I first started calculating a wealth index and plotting “price compared with family wealth” in the 1980’s for the 13 schools of the Christian College Consortium. Beginning in 1999, we began the CCCU financial aid survey and continued this chart for the larger group of schools. The proliferation of students in non-traditional programs (such as degree completion programs) at CCCU schools has made the collection of data exclusive to students in traditional programs difficult. This detailed explanation of the wealth index methodology is written to show the importance of clean, segregated data (for only students in traditional programs) when preparing this chart.

Beginning with the 2024-2025 award year, the FAFSA produced a Student Aid Index (SAI) which can be negative. For the purposes of the wealth index calculations, all negative SAI values must be converted to zero prior to completing the wealth index. We will use the term "adjusted SAI" to refer to SAI values where negative SAIs were converted to zero. 

The wealth index is calculated as follows:

(Aggregate Adjusted Student Aid Index (ASAI) for needy, dependent students + assumed aggregate student aid index (SAI) [assumed to be tuition, fees, room & board] for all non-need, non-independent students) divided by the total number of non-independent students.

An assumption is made that all non-aid applicants in the traditional undergrad population would be dependent students if they filed the FAFSA. All independent students are excluded from this calculation.

Here’s an example: Christian University (CU) enrolls 2,000 students: 1,100 in the traditional undergraduate program, 600 undergrad degree completion students, and 300 graduate students. Only the 1,100 students in the traditional undergrad program are included in this study. Of those, 800 completed a FAFSA and were determined to be dependent (700 showed need, 100 did not), 100 were determined to be independent, and 200 did not file the FAFSA. This analysis excludes the 100 independent students, but evaluates the remaining 1,000 students.

Tuition, fees, room and board at CU is $22,000. The aggregate assumed expected parent contribution for the 300 non-need students (100 who filed the FAFSA, 200 who did not) is $22,000 X 300 = $6,600,000.

The Adjusted Student Aid Index (ASAI) (from the ISIR record) for the 700 needy, dependent students was added up and totaled $6,300,000, an average ASAI of $9,000 per dependent, needy student. (Test your data to be sure that no individual SAI is less than 0 or more than budget, and that each student has an SAI.)
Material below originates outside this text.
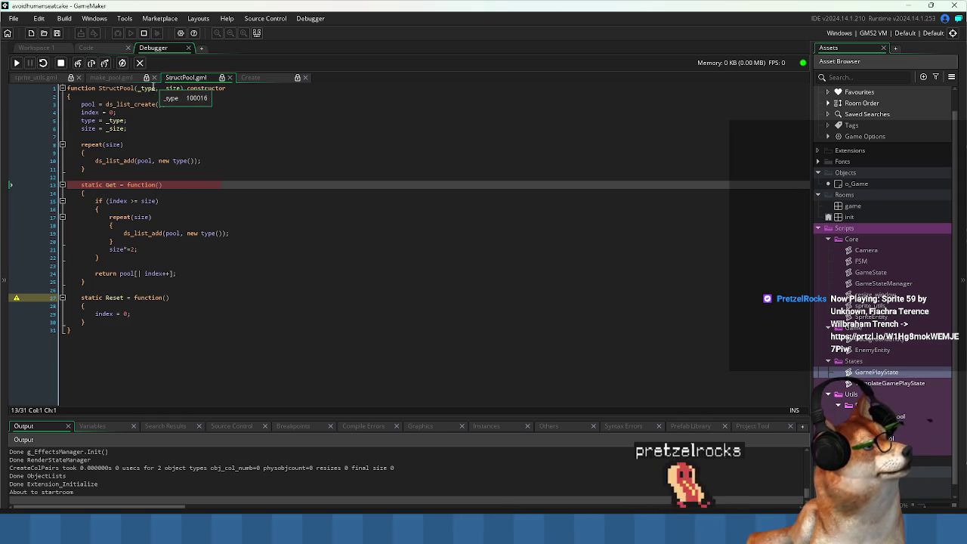
key("F11")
Then apply the formula: ($6,300,000 + $6,600,000) / 1,000 = $12,900

The wealth index for CU is $12,900.

The “price compared with family wealth” chart would place CU at X=22,000 and Y=12,900 on an XY grid. Other institutions are placed on the chart and a regression line describes the mean. Schools above the line have families that are relatively more able to pay that institution’s price, while those below the line are more reliant on financial assistance to meet the price.